**What you should do:**
Keep the images out while you retype all of the data exactly.
Given records below:
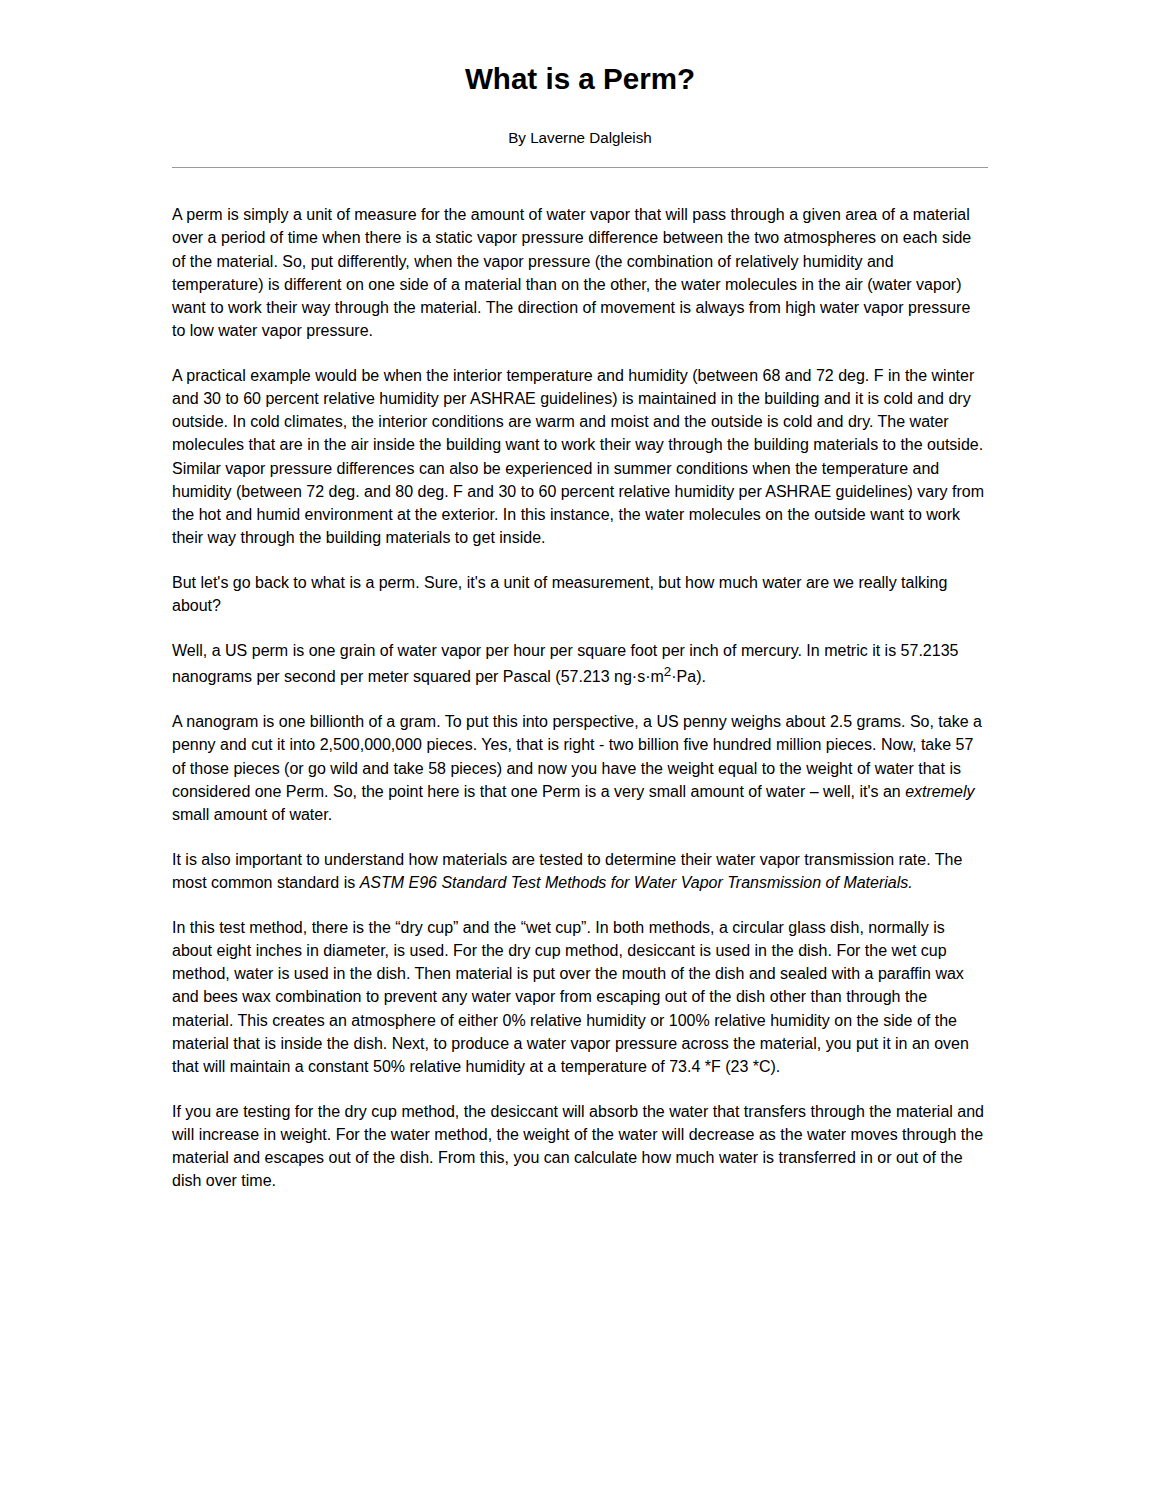What is a Perm?
By Laverne Dalgleish
A perm is simply a unit of measure for the amount of water vapor that will pass through a given area of a material over a period of time when there is a static vapor pressure difference between the two atmospheres on each side of the material. So, put differently, when the vapor pressure (the combination of relatively humidity and temperature) is different on one side of a material than on the other, the water molecules in the air (water vapor) want to work their way through the material. The direction of movement is always from high water vapor pressure to low water vapor pressure.
A practical example would be when the interior temperature and humidity (between 68 and 72 deg. F in the winter and 30 to 60 percent relative humidity per ASHRAE guidelines) is maintained in the building and it is cold and dry outside. In cold climates, the interior conditions are warm and moist and the outside is cold and dry. The water molecules that are in the air inside the building want to work their way through the building materials to the outside. Similar vapor pressure differences can also be experienced in summer conditions when the temperature and humidity (between 72 deg. and 80 deg. F and 30 to 60 percent relative humidity per ASHRAE guidelines) vary from the hot and humid environment at the exterior. In this instance, the water molecules on the outside want to work their way through the building materials to get inside.
But let's go back to what is a perm. Sure, it's a unit of measurement, but how much water are we really talking about?
Well, a US perm is one grain of water vapor per hour per square foot per inch of mercury. In metric it is 57.2135 nanograms per second per meter squared per Pascal (57.213 ng·s·m2·Pa).
A nanogram is one billionth of a gram. To put this into perspective, a US penny weighs about 2.5 grams. So, take a penny and cut it into 2,500,000,000 pieces. Yes, that is right - two billion five hundred million pieces. Now, take 57 of those pieces (or go wild and take 58 pieces) and now you have the weight equal to the weight of water that is considered one Perm. So, the point here is that one Perm is a very small amount of water – well, it's an extremely small amount of water.
It is also important to understand how materials are tested to determine their water vapor transmission rate. The most common standard is ASTM E96 Standard Test Methods for Water Vapor Transmission of Materials.
In this test method, there is the “dry cup” and the “wet cup”. In both methods, a circular glass dish, normally is about eight inches in diameter, is used. For the dry cup method, desiccant is used in the dish. For the wet cup method, water is used in the dish. Then material is put over the mouth of the dish and sealed with a paraffin wax and bees wax combination to prevent any water vapor from escaping out of the dish other than through the material. This creates an atmosphere of either 0% relative humidity or 100% relative humidity on the side of the material that is inside the dish. Next, to produce a water vapor pressure across the material, you put it in an oven that will maintain a constant 50% relative humidity at a temperature of 73.4 *F (23 *C).
If you are testing for the dry cup method, the desiccant will absorb the water that transfers through the material and will increase in weight. For the water method, the weight of the water will decrease as the water moves through the material and escapes out of the dish. From this, you can calculate how much water is transferred in or out of the dish over time.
End of Given records.
**Reply to the task:**
What is a Perm?
By Laverne Dalgleish
A perm is simply a unit of measure for the amount of water vapor that will pass through a given area of a material over a period of time when there is a static vapor pressure difference between the two atmospheres on each side of the material. So, put differently, when the vapor pressure (the combination of relatively humidity and temperature) is different on one side of a material than on the other, the water molecules in the air (water vapor) want to work their way through the material. The direction of movement is always from high water vapor pressure to low water vapor pressure.
A practical example would be when the interior temperature and humidity (between 68 and 72 deg. F in the winter and 30 to 60 percent relative humidity per ASHRAE guidelines) is maintained in the building and it is cold and dry outside. In cold climates, the interior conditions are warm and moist and the outside is cold and dry. The water molecules that are in the air inside the building want to work their way through the building materials to the outside. Similar vapor pressure differences can also be experienced in summer conditions when the temperature and humidity (between 72 deg. and 80 deg. F and 30 to 60 percent relative humidity per ASHRAE guidelines) vary from the hot and humid environment at the exterior. In this instance, the water molecules on the outside want to work their way through the building materials to get inside.
But let's go back to what is a perm. Sure, it's a unit of measurement, but how much water are we really talking about?
Well, a US perm is one grain of water vapor per hour per square foot per inch of mercury. In metric it is 57.2135 nanograms per second per meter squared per Pascal (57.213 ng·s·m2·Pa).
A nanogram is one billionth of a gram. To put this into perspective, a US penny weighs about 2.5 grams. So, take a penny and cut it into 2,500,000,000 pieces. Yes, that is right - two billion five hundred million pieces. Now, take 57 of those pieces (or go wild and take 58 pieces) and now you have the weight equal to the weight of water that is considered one Perm. So, the point here is that one Perm is a very small amount of water – well, it's an extremely small amount of water.
It is also important to understand how materials are tested to determine their water vapor transmission rate. The most common standard is ASTM E96 Standard Test Methods for Water Vapor Transmission of Materials.
In this test method, there is the “dry cup” and the “wet cup”. In both methods, a circular glass dish, normally is about eight inches in diameter, is used. For the dry cup method, desiccant is used in the dish. For the wet cup method, water is used in the dish. Then material is put over the mouth of the dish and sealed with a paraffin wax and bees wax combination to prevent any water vapor from escaping out of the dish other than through the material. This creates an atmosphere of either 0% relative humidity or 100% relative humidity on the side of the material that is inside the dish. Next, to produce a water vapor pressure across the material, you put it in an oven that will maintain a constant 50% relative humidity at a temperature of 73.4 *F (23 *C).
If you are testing for the dry cup method, the desiccant will absorb the water that transfers through the material and will increase in weight. For the water method, the weight of the water will decrease as the water moves through the material and escapes out of the dish. From this, you can calculate how much water is transferred in or out of the dish over time.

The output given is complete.